Yet despite a federal law meant to create a uniform system, an Associated Press review shows wide variations in what triggers an Amber Alert from one state to the next, which can heighten the tension when a suspect crosses state lines.
The AP examined Amber Alert records from all 50 states and found that some barely keep track of the alerts they've issued, let alone whether they worked. A few states don't have anyone designated to oversee their programs.
That poor recordkeeping makes it difficult to tell whether investigators have missed a chance to safely recover an abducted child because of differences in the state laws and their application.
Twelve states refuse to put out an alert when a parent calls police amid a custody fight, but others see that as a legitimate reason to enlist help from the public. Twelve states issue Amber Alerts for adults with mental or physical disabilities, but other states save their bulletins solely for abducted children.
Among the disparities those different interpretations create: New Jersey has issued just four alerts since 2005, but Michigan, with a slightly larger population, has issued 100.
All that despite a 5-year-old federal law requiring that every state have a child abduction alert system in place. The law also requires that those systems be uniform to help coordination and that the U.S. Department of Justice appoint someone to get the states on the same page.
Critics question the basic premise of Amber Alerts: that they help find and save abducted children. Kidnappers who kill children usually do so in the first six hours after they take their victims, experts say. Often it takes nearly that long just to get an alert issued.
A few days after she disappeared in April 2006, 10-year-old Jamie Rose Bolin of Purcell, Okla., was found dead in a neighbor's apartment, the victim of what investigators said was a cannibalistic fantasy. Police did not initially put out an Amber Alert because they suspected she had run away and had no reports of an abduction.
An alert was eventually issued, but police said the girl probably was killed the day she was taken.
"There's nothing wrong with making people feel better in the security of children. It does exactly that," said Jack Levin, a criminology professor at Northeastern University in Boston. "When you're actually talking about preventing homicides, you have to look elsewhere for a solution."
Law enforcement officials insist the alerts can be crucial to recovering endangered children, even when multiple states are involved.

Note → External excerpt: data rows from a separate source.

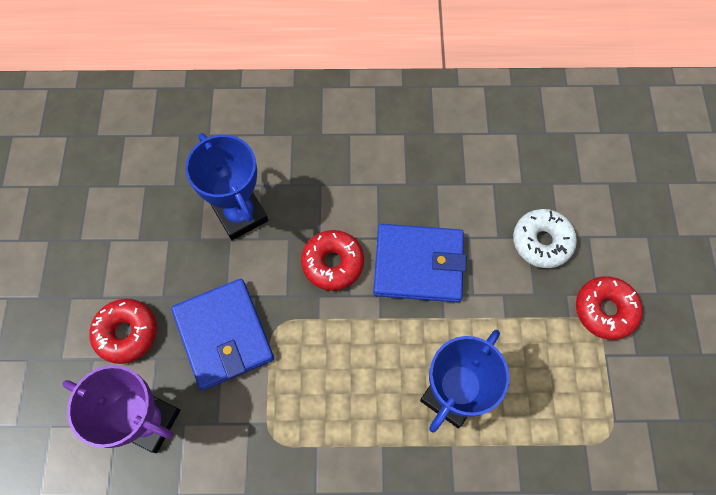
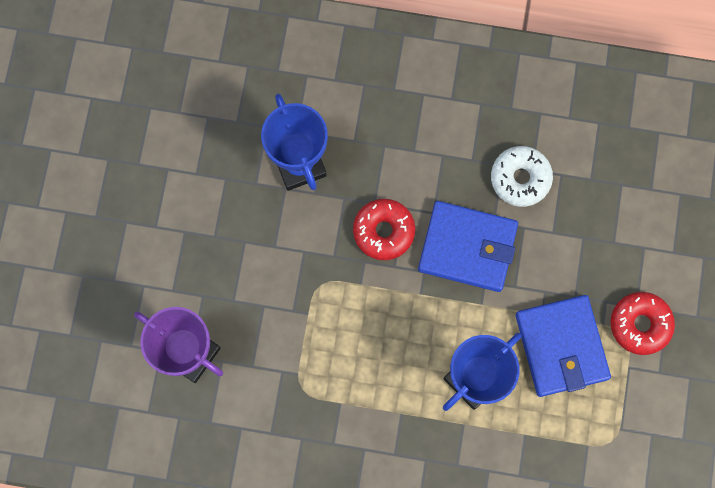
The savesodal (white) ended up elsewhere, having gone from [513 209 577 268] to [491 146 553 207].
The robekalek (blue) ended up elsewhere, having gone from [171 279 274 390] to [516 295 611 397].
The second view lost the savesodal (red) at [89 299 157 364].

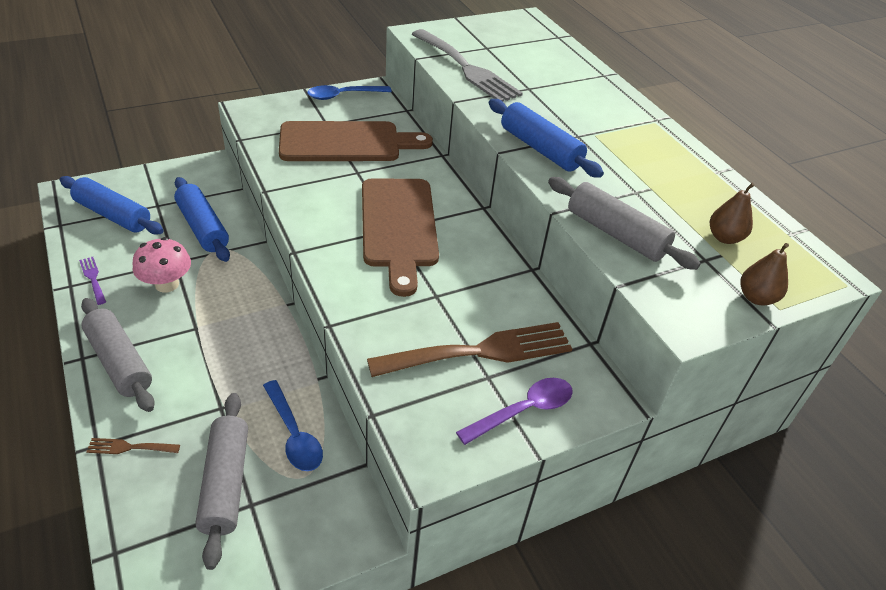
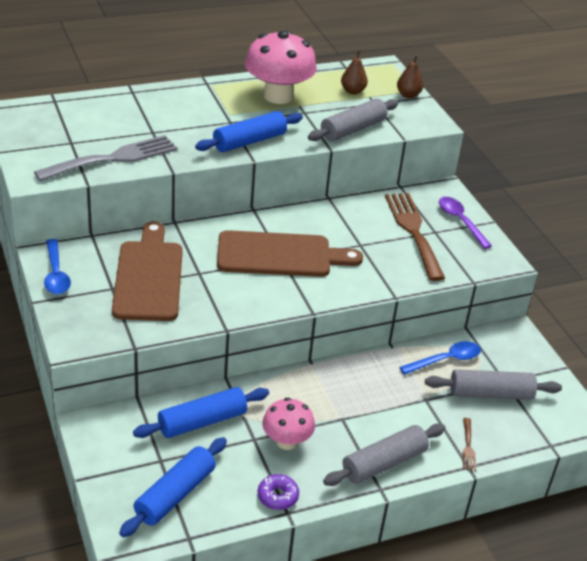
The second view gained the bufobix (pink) at [245 31 317 104].
Where the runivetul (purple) stood at [79 257 106 305], the savesodal (purple) came to stand at [258 474 299 510].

Recordkeeping also varies drastically among the states: In Utah, detailed records of each alert issued are available on the Internet, including a narrative of each case, but Mississippi state police have only handwritten files on the three alerts they've issued since 2005. That makes it tough to tell whether an Amber Alert makes a child any more likely to be saved. Advocates, including the National Center for Missing and Exploited Children, say it can't hurt.